An emerging trend in the private sector, especially in the airline industry, are profit sharing and employee stock ownership plans. Private employers are continuing to seek ways to make compensation more variable and dependent upon organizational success. In the public sector, gainsharing programs, though not yet common, are slowly gaining favor among employers, especially in circumstances where funding is tight.

In contrast to 1997, relatively few AFSCME contracts covering large numbers of workers expire in 1998. Those who do bargain in 1998 can expect to continue to see a difficult political climate. However, if inflation continues at a moderate level as expected, and there is no economic downturn affecting revenue collection, we should generally negotiate modest real wage growth. A survey conducted by the Bureau of National Affairs (BNA) indicates that private-sector employers intend to negotiate very modest wage gains. Forty-four percent of the respondents to the BNA survey indicate that they plan wage adjustments of between 2 percent and 2.9 percent on average over the life of the contract. An additional 17 percent of respondents plan wage increases averaging less than 2 percent in each year of the agreement. According to the Fiscal Survey of the States, released by the National Governors’ Association and the National Association of State Budget Officers, states are recommending increases for their employees averaging 3.7 percent.

On the benefits front, despite low-cost increases in 1997 (see "Health Benefit Costs") many health care analysts are predicting a resurgence of health care inflation. Increased utilization associated with an aging workforce as well as diminishing returns from managed care are the primary factors. Already, affiliates in Iowa and Minnesota have been informed that utilization trends indicate that double-digit percentage increases in premiums are likely in the coming year. The Federal Employees Health Benefit Plans experienced increases averaging 8.5 percent for the plan year beginning Jan. 1, 1998. The acceleration of health care inflation will affect bargaining over health benefits and we may see employers renew their efforts to institute greater employee co-pays, premium sharing, and managed care restrictions at the bargaining table. Twenty-six percent of BNA survey respondents indicate that they will seek to increase deductibles, co-payments or employee premium contributions. In addition, we should expect to see employers and unions negotiating new health care purchasing arrangements such as coalition purchasing and direct contracting with doctors, hospitals and other health care providers. Even as costs rise, the rapid growth of for-profit managed care continues to raise concerns as to the quality of care and access to care.

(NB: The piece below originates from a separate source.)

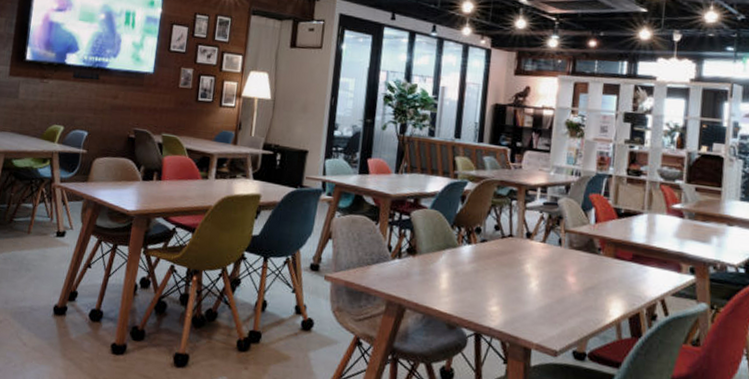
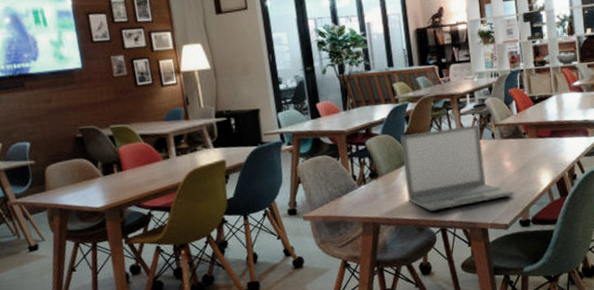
laptop: none [444,215,573,319] -> present [400,124,514,211]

With respect to pensions, conservative groups, led by the American Legislative Exchange Council, are organizing efforts to attack employee defined benefit (DB) pension plans (see "Working Perspectives"). Much like the effort to privatize Social Security, these groups are capitalizing on the unprecedented, prolonged bull market to argue that workers are better off under defined contribution (DC) plans. Michigan was the first state to replace a DB plan with a DC plan last year. We should expect some fierce battles over this issue in the year ahead.

Finally, we should also expect attacks on union security arrangements and fair share fees in the legislatures and at the bargaining table. California voters will decide by referendum whether unions should be required to obtain approval from members before using dues revenues for political purposes. This referendum — which is being championed by California Gov. Pete Wilson and former Vice Pres. Dan Quayle — as well as organized opposition to union security for state workers in Ohio are priorities for anti-worker groups seeking to weaken labor as we head into the 1998 and 2000 elections.